▶ EXERCISE REQUIREMENTS: Copies of all lines that contain "with" are needed; take them from the data below.

(Stored data entries)
_____
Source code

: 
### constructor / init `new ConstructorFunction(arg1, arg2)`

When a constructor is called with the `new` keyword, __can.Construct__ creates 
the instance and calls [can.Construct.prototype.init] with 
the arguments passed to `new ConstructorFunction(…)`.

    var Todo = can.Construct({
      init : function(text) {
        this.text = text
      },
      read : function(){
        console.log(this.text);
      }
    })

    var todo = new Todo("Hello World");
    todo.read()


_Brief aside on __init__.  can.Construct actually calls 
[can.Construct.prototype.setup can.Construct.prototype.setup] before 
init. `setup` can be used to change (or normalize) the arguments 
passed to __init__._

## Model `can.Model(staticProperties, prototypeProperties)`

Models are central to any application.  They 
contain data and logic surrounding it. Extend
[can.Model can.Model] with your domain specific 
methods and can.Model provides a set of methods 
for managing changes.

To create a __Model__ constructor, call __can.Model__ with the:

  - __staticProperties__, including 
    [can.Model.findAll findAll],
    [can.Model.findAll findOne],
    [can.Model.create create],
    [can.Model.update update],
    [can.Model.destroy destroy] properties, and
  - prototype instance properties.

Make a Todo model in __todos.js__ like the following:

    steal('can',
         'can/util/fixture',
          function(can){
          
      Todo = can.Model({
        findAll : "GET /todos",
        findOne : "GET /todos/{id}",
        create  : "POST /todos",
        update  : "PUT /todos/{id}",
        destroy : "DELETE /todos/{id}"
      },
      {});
_____
▶ RESULT:
When a constructor is called with the `new` keyword, __can.Construct__ creates 
the instance and calls [can.Construct.prototype.init] with 
[can.Model can.Model] with your domain specific 
To create a __Model__ constructor, call __can.Model__ with the:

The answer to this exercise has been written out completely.